Dublin Core Repository Model
The dubcore database is an implementation of the Dublin Core Metadata Initiative (DCMI) standard.
Unlike the library catalogs (MARC) or archival bases (ISAD-G), this model is optimized for Digital Repositories. It is designed to store not just the description of a resource, but the resource itself (PDFs, Images, Office documents) and, crucially, to index the full text of these documents.
Database Definition
- Internal Name:
dubcore - Standard: Simple Dublin Core (15 Elements) + Technical Metadata extensions.
- Key Feature: Full-text indexing and Batch Import capabilities.
1. Field Structure (FDT)
The FDT is divided into three logical blocks: the standard descriptive metadata, technical metadata for images, and system control fields for the digital library.
Core Elements (Tags 1-15)
These follow the international standard 1:1.
| Tag | Name | Description |
|---|---|---|
| 1 | Title | A name given to the resource. |
| 2 | Creator | Entity primarily responsible for making the resource. |
| 3 | Subject | The topic of the resource (Keywords). |
| 4 | Description | An account of the resource (Abstract). |
| 7 | Date | A point or period of time associated with an event in the lifecycle. |
| 9 | Format | The file format, physical medium, or dimensions (e.g., application/pdf). |
| 10 | Identifier | An unambiguous reference to the resource within a given context. |
| 15 | Rights | Information about rights held in and over the resource. |
Technical Extensions (Images)
If the record is an image, the system (via extraction tools) can populate EXIF data.

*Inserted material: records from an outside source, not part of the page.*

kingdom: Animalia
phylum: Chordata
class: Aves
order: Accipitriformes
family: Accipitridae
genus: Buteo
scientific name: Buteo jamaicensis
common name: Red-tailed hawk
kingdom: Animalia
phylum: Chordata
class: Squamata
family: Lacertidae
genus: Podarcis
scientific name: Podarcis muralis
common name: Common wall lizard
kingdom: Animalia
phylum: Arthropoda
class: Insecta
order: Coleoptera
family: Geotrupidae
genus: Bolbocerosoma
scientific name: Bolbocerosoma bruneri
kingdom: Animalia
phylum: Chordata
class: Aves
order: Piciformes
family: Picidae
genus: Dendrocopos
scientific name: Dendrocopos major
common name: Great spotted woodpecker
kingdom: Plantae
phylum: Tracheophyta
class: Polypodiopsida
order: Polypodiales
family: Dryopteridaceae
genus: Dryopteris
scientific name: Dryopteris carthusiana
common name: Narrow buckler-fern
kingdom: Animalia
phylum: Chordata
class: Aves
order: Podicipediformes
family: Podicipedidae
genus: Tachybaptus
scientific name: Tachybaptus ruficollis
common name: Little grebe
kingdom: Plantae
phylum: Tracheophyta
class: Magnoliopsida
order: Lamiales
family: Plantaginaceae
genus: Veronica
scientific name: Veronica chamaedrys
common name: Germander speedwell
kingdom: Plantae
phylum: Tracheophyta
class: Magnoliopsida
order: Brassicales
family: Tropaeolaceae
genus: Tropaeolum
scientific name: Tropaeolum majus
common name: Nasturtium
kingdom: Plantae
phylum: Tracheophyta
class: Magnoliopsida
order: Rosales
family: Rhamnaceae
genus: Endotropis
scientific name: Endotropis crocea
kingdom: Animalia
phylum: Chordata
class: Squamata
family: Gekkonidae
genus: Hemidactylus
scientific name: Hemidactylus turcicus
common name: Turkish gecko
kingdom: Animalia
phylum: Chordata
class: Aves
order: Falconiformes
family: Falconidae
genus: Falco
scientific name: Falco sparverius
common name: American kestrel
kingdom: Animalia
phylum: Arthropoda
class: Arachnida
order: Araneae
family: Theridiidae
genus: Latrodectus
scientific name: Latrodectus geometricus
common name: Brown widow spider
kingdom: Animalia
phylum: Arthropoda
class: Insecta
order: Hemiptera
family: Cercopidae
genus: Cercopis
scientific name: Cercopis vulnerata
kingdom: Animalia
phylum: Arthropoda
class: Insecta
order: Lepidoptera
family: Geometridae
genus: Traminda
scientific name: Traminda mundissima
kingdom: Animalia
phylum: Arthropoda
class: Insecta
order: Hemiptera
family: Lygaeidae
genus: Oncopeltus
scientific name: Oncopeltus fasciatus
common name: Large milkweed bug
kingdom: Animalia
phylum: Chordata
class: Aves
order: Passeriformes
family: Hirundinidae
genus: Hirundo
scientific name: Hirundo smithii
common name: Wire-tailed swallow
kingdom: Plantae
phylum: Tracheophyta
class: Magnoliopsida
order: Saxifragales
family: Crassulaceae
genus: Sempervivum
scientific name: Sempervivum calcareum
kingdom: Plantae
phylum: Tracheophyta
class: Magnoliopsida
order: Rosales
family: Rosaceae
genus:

| Tag | Name | Description |
|---|---|---|
| 50-51 | Height/Width | Image dimensions in pixels. |
| 52-53 | Resolution | DPI (X/Y). |
| 61-66 | GPS Data | Latitude, Longitude, and Altitude (for georeferenced photos). |
| 59-60 | Camera | Make and Model of the device. |
System & Digital Library (Tags 90+)
Fields used by ABCD to manage the file storage.
| Tag | Name | Usage |
|---|---|---|
| 95 | HTML URL | Path to the converted HTML version of a document. |
| 96 | Record Type | Classification (e.g., text, image) used to select the worksheet. |
| 97 | Section | Virtual collection folder (e.g., "Thesis", "Photos"). |
| 98 | Document URL | Path to the original downloaded file (PDF, DOCX). |
| 99 | Doc Text | Hidden Field. Contains the extracted full text of the document for indexing. |
2. Document Types (Worksheets)
The system automatically selects the worksheet based on the type of file being imported or cataloged.
text.fmt: For textual documents. Focuses on Title, Author, and the Full Text content.image.fmt: For visual assets. Hides text-specific fields and displays the EXIF/GPS data tags.
3. Indexing Strategy (FST)
The dubcore.fst is aggressive. It indexes almost everything to ensure retrievability, including the contents of the files.
| Prefix | Name | Technique | Scope |
|---|---|---|---|
| TW_ | Text Word | Word (8) | Global Search. Indexes Title, Description, Subject, AND Tag 99 (Full Text). |
| TI_ | Title | Word (5) | Search within titles. |
| CR_ | Creator | Word (5) | Search for authors/photographers. |
| SU_ | Subject | Word (5) | Search within keywords. |
| IMS_ | Image Size | Prefix | Allows filtering by dimensions. |
4. Full Text Extraction (Apache Tika)
The power of the dubcore model relies on Apache Tika.
- The Concept: When you upload a PDF or Word document to ABCD using this model, the system calls a Java process (
tika.jar). - The Process: Tika reads the binary file, extracts all readable text, and injects it into Tag 99 of the record.
- The Result: When a user searches for a phrase in the OPAC (e.g., "Quantum Mechanics"), ABCD finds the record even if those words only appear on page 45 of the attached PDF, not in the Title or Subject.
:::info Server Requirement
For full-text extraction to work, Java (JRE) must be installed on the server, and the tika.jar file must be present in the cgi-bin or configured utilities folder.
:::
5. Visualizing Data (PFT)
dubcore.pft: Designed to be media-aware.- If the record is an Image: It displays a thumbnail and the technical specs (Camera, GPS).
- If the record is a Document: It displays the metadata and a "Download" icon linking to the file (Tag 98).